Figure 5-3 Preoperative and postoperative X-ray films of supracondylar humerus fractures
There are four surgical approaches for open reduction of supracondylar fractures of the humerus: (1) lateral elbow approach (including anterolateral approach); (2) medial elbow approach; (3) combined medial and lateral elbow approach; and (4) posterior elbow approach.
Both the lateral elbow approach and the medial approach have the advantages of less damaged tissue and simple anatomical structure. The medial incision is safer than the lateral incision and can prevent ulnar nerve damage. The disadvantage is that neither of them can directly see the fracture of the contralateral side of the incision, and can only be reduced and fixed by hand feeling, which requires a higher surgical technique for the operator. The posterior elbow approach has been controversial due to the destruction of the integrity of the triceps muscle and the greater damage. The combined approach of the medial and lateral elbows can make up for the disadvantage of not being able to directly see the contralateral bone surface of the incision. It has the advantages of the medial and lateral elbow incisions, which is conducive to fracture reduction and fixation, and can reduce the length of the lateral incision. It is beneficial to the relief and subsidence of tissue swelling; but its disadvantage is that it increases the surgical incision; Also higher than the posterior approach.
Complication
Complications of supracondylar humeral fractures include: (1) neurovascular injury; (2) acute septal syndrome; (3) elbow stiffness; (4) myositis ossificans; (5) avascular necrosis; (6) cubitus varus deformity; (7) cubitus valgus deformity.
Summarize
Supracondylar fractures of the humerus are among the most common fractures in children. In recent years, poor reduction of supracondylar fractures of the humerus has aroused people's attention. In the past, cubitus varus or cubitus valgus was considered to be caused by the arrest of growth of the distal humeral epiphyseal plate, rather than poor reduction. Most of the strong evidence now supports that poor fracture reduction is an important factor in cubitus varus deformity. Therefore, reduction of supracondylar humerus fractures, correction of ulnar offset, horizontal rotation and restoration of distal humerus height are the keys.
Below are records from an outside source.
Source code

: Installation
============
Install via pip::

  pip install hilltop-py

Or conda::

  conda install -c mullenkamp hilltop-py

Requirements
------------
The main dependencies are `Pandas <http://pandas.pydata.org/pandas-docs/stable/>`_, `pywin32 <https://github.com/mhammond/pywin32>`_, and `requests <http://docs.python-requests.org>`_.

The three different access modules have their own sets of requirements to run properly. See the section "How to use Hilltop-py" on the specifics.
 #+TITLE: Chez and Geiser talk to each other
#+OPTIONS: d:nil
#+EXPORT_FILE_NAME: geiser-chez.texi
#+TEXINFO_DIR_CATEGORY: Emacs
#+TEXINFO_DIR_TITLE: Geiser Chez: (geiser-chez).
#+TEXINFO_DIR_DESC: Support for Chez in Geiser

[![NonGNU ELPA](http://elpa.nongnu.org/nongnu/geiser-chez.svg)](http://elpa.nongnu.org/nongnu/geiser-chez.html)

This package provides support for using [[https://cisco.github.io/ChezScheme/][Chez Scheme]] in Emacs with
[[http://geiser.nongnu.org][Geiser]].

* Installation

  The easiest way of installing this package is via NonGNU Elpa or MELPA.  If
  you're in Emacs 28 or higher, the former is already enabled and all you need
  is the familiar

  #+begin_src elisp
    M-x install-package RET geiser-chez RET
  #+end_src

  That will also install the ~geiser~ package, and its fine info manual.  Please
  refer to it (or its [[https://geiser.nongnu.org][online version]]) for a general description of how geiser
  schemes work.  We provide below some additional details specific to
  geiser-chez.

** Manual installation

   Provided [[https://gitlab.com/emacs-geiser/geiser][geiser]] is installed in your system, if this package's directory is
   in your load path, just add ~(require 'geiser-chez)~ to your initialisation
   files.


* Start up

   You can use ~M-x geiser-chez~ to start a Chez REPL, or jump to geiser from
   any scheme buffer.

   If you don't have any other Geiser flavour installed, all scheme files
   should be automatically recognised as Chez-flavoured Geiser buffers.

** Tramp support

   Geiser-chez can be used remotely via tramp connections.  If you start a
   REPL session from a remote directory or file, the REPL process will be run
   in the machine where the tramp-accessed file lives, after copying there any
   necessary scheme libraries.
There are many treatment methods for supracondylar fractures of the humerus, such as manual reduction + external fixation with plaster cast, olecranon traction , external fixation with splint , open reduction and internal fixation , and closed reduction and internal fixation. In the past, manipulative reduction and plaster external fixation were the main treatments, of which cubitus varus was reported as high as 50% in China. At present, for type II and type III supracondylar fractures, percutaneous needle fixation after reduction of the fracture has become a generally accepted method. It has the advantages of not destroying blood supply and fast bone healing.
There are also different opinions on the method and optimal number of Kirschner wire fixation after closed reduction of fractures. The editor's experience is that the Kirschner wires should be bifurcated with each other during fixation. The farther apart the fracture plane is, the more stable it is. The Kirschner wires should not cross at the fracture plane, otherwise the rotation will not be controlled and the fixation will be unstable. Care should be taken to avoid damage to the ulnar nerve when using medial Kirschner wire fixation. Do not thread the needle in the flexed position of the elbow, slightly straighten the elbow to allow the ulnar nerve to move back, touch the ulnar nerve with the thumb and push it back and safely thread the K-wire. The application of crossed Kirschner wire internal fixation has potential advantages in postoperative functional recovery, fracture healing rate, and excellent rate of fracture healing, which is beneficial to early postoperative recovery.